"on the road again", three times a week.
Vous le savez, trois fois par semaine je me rends chez "la dame de l'étang noir", on pourrait croire que c'est un genre de voyage ordinaire et somme toute banal puisque répété maintes fois. Et bien oui et non ...
Tout d'abord le trajet: entre 45 minutes et une heure (aller, faut prévoir aussi le retour ..., gros malins!).
Suivant les saisons, il s'effectue de jour ou de nuit, on s'y retrouve coincé derrière les touristes en route pour la plage, on craint deux trois fois l'an la gelée ou la neige, plus souvent le brouillard... Suivant les heures de la journée, on calcule avec les retours de boulot, les sorties d'école, la cohue du marché, les camions chargés de grumes... Et si on arrive en avance, il y a l'emplacement où se câle quelques minutes, à proximité mais pas trop près... Moi j'aime bien le bord de l'étang, on peut y voir les pêcheurs, les hérons, et les gosses du village qui font du bruit sur leurs crampons en sortant de l'entrainement de foot sur la route bitumée.
Suivant les périodes et les heures de la journée, le programme musical ou radiophonique dans la voiture n'est pas le même: Les semaines d'avant concert sont assez mono-mélodiques: il y eut diverses versions: Te Deum de Lully, Gloria de Poulenc, Lieders de Brahms ... Sinon, c'est bien souvent la tranche 5 à 7 d'inter et depuis septembre les grands entretiens de F. B. Certains invités étaient carrément réjouissants, je garde le souvenir des paroles si pertinentes de l'acteur Robin Renucci, par exemple...

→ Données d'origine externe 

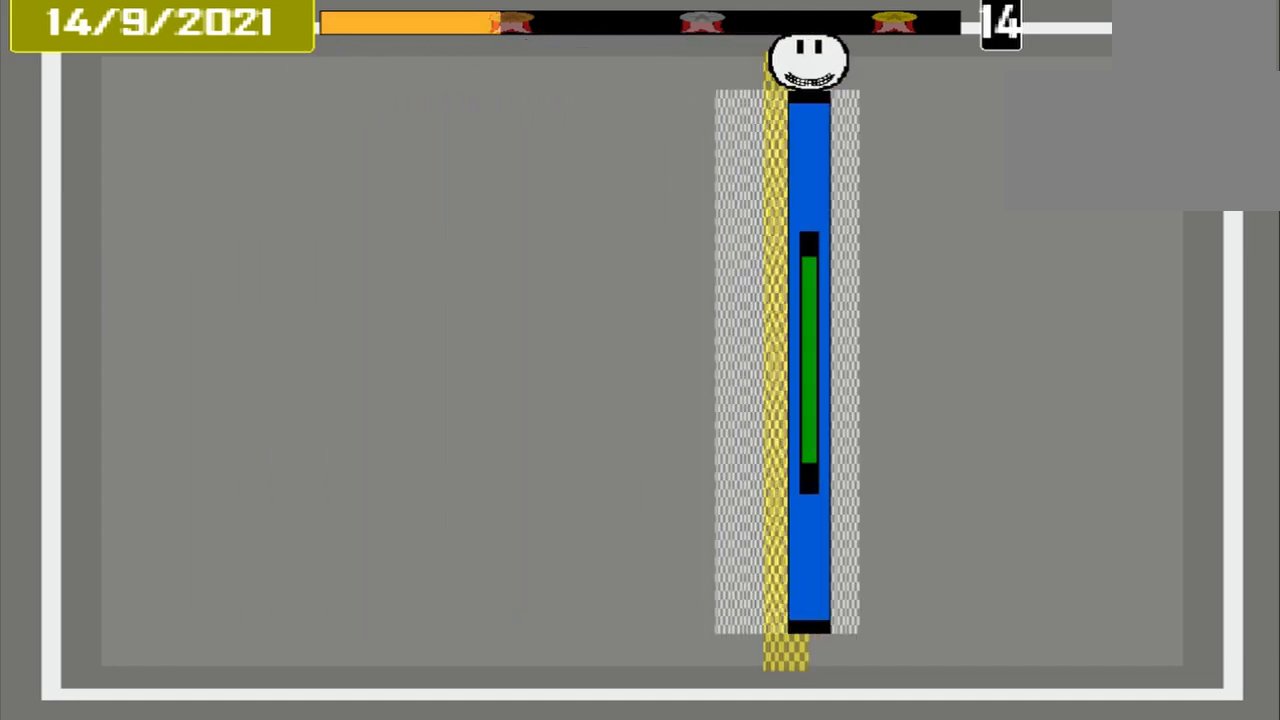
{"buttons": [], "events": [[458, "CROSS", "up"]]}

Et puis le trajet n'est pas le même suivant qu'on se situe à l'aller ou au retour:
A l'aller, les premières 10 minutes sont marquées par le stress, surtout si c'est à la sortie du boulot, à la bourre comme d'hab, et à l'heure délicate où tout un chacun cherche à s'extraire de la ville le plus vite possible, avec le goulot d'étranglement classique, chez nous, la traversée du fleuve... Le choix du pont est stratégique et dépend de l'heure et de la saison ... Puis, comme de toutes façon il n'y a ensuite qu'à suivre le flot, on commence à penser à ce que l'on va dire sur le divan: un rêve récent ? Une galère de boulot ou de famille ? La suite de la séance précédente ? L'inquiétude qui suinte depuis quelques jours ?... Ensuite, vers la fin du trajet, il se produit comme une immense lassitude: C'est pas possible de se taper tout ces kilomètres pour 20 à 25 minutes en moyenne de parole (ou de silence aussi des fois), non mais elle ne se rend pas compte, l'autre, là, de ce que ça représente ce cirque trois fois par semaine !!!

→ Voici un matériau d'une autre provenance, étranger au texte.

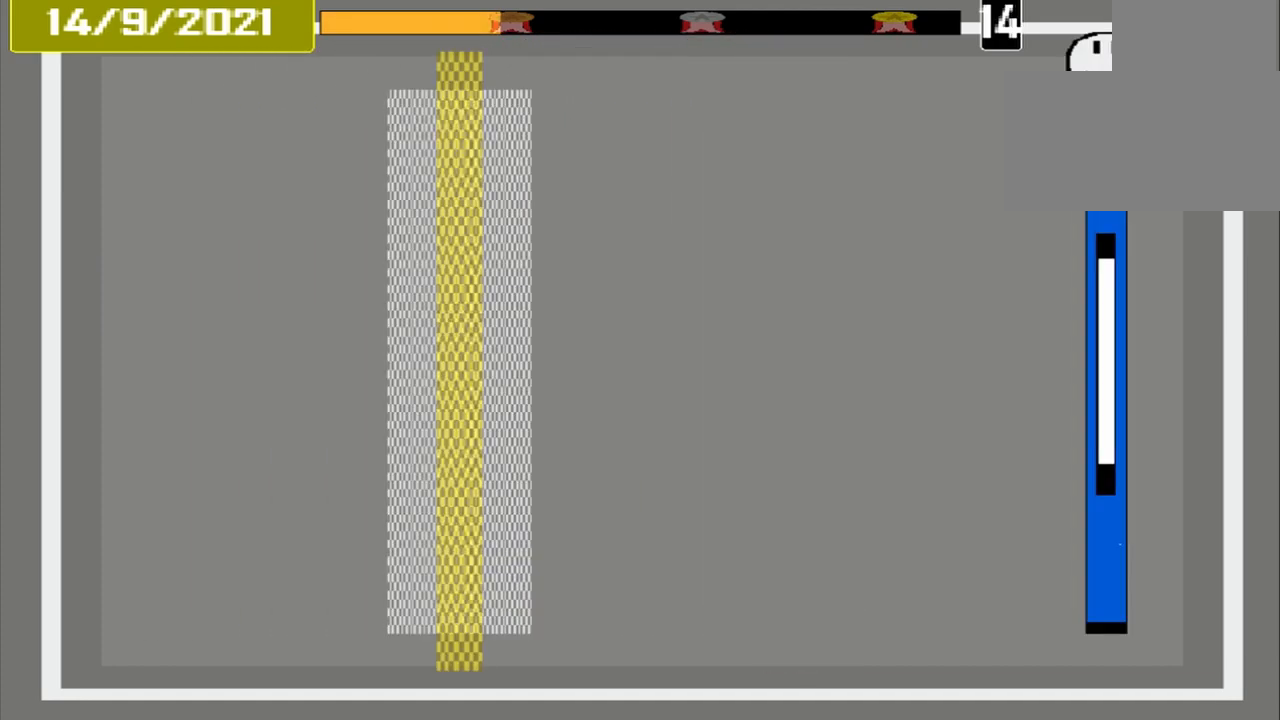
{"buttons": [], "events": []}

Au retour, parfois on est juste une rivière de larmes qui roule et déroule sa vie comme le ruban de bitume, inexorable, y'a juste à suivre, ça finit par se calmer... D'autres fois on ressort plutôt en colère, contre elle, et surtout contre soi. Merde! tout ça pour ça !!! Parfois aussi on se demande comment on fait pour arriver à trouver la force de repartir, de continuer à vivre ... Quelquefois encore, on en ressort avec comme un soleil qui brille dans le coeur ou dans le corps. On ne sait pas toujours pourquoi. C'est souvent d'ailleurs qu'on fait le trajet du retour avec la tête pleine d'interrogations : "Qu'est-ce qu'elle m'a répondu déjà, je ne me souviens plus..." ou "Mais pourquoi elle arrêté la séance sur ce mot, j'avais pas fini ma phrase!" ou encore, "Qu'est-ce qu'elle voulu dire avec sa réflexion tordue?"...
Cette heure ét demie (au moins) de trajet est bien sûr un temps d'élaboration et d'intégration du travail analytique, et fait partie intégrante de la séance.
Bon, ceci dit, quand ce sera fini (compter quelques années...) je ne suis pas sûre que ça me manquera tant que ça ces kilomètres de route dans la pinède ... Mais je sais qu'il y aura toujours un certain bord d'étang, une petite ville de bord de mer, qui évoqueront pour moi un peu plus qu'un lieu fréquenté par les touristes l'été.